I believe this roughly translates to: people keep buying it, so we’ll keep selling it.
And honestly, I appreciate this answer. Because when we target offensive Halloween costumes, we sometimes forget the costumes themselves aren’t necessarily the problem, but rather a symptom of an even larger, more deeply rooted one: people are really afraid of those who live with mental illnesses.
The “crazy” killer has been a horror movie trope for decades, from Hitchcock’s aptly named “Psycho,” to the killer who escapes from an asylum in “Halloween” to the more recent example of “Split,” a movie about a dangerous man with dissociative identity disorder.
The scary, killer “mentally ill” person isn’t just confined to fiction. A study that looked at trends in media coverage from 1995 to 2014, took a random sample of 400 news stories about mental illness and found that 55 percent were about violence. An unfair representation, considering that people who live with mental illnesses are more likely to be victims of violence than violent themselves.
Rather than treating people with mental illnesses as scary, let’s look at the real culprit: the horrifying history of how we’ve treated people in the mental health system.
From the late 1880s to the 1960s, people sent to mental institutions lived in deplorable conditions, and “treatments” like forced lobotomies (first performed in 1935) and electroconvulsive therapy (ECT) (developed in 1938) were used liberally, leaving some patients with lasting damage. By the late 1950s, an estimated 50,000 lobotomies were performed in the United States.
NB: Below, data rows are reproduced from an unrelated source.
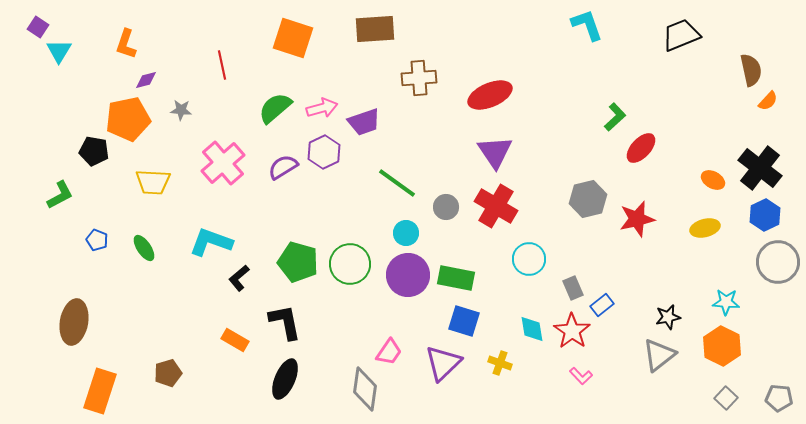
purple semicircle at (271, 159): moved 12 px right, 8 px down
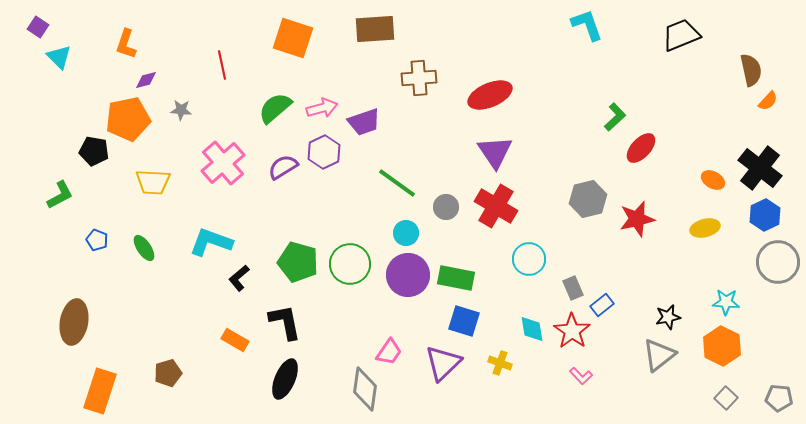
cyan triangle at (59, 51): moved 6 px down; rotated 16 degrees counterclockwise
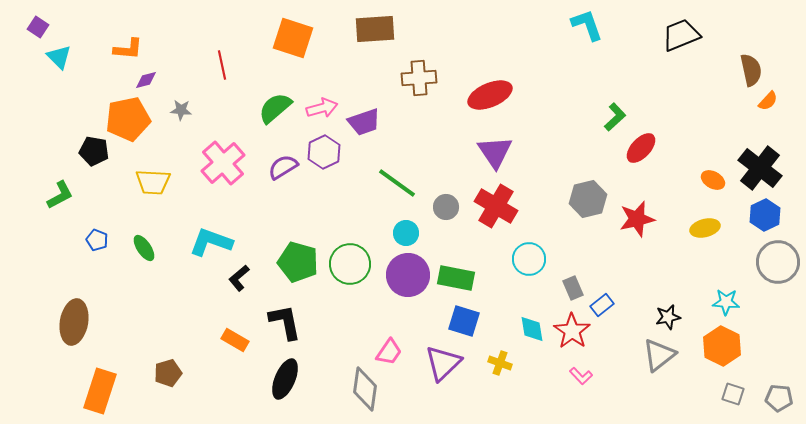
orange L-shape at (126, 44): moved 2 px right, 5 px down; rotated 104 degrees counterclockwise
gray square at (726, 398): moved 7 px right, 4 px up; rotated 25 degrees counterclockwise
These large state institutions were isolated from the rest of society, segregating those with mental illnesses and feeding the myth of what “kind of people” were locked away.
When these large state institutions finally began to shut down in 1955, we failed to provide adequate replacement services that would actually help people. Sure, there are psychiatric and treatment centers now that are nothing like the “scary” institutions of the past, but there are still gaps — and abuses — in our mental health treatment system today.
It’s these gaps and abuses that are scary. People are still treated like criminals when they are suicidal, people with mental illnesses are mistreated in jails and people with mental illnesses still can’t afford the health care they might need. Of the 2,300 inmates in one Indiana county, an estimated 40 percent live with a mental illness. In January 2016, one in five people experiencing homelessness had a serious mental illness. According the the National Alliance of Mental Illness, only 41 percent of adults in the U.S. with a mental health condition received mental health services in the past year.
People with mental illnesses are real, and they are not your Halloween costumes. And although we should be fighting against the stigma these costumes spread, in the midst of “product rage,” please don’t forget to face something scarier — the real-life injustices people within the mental health system face.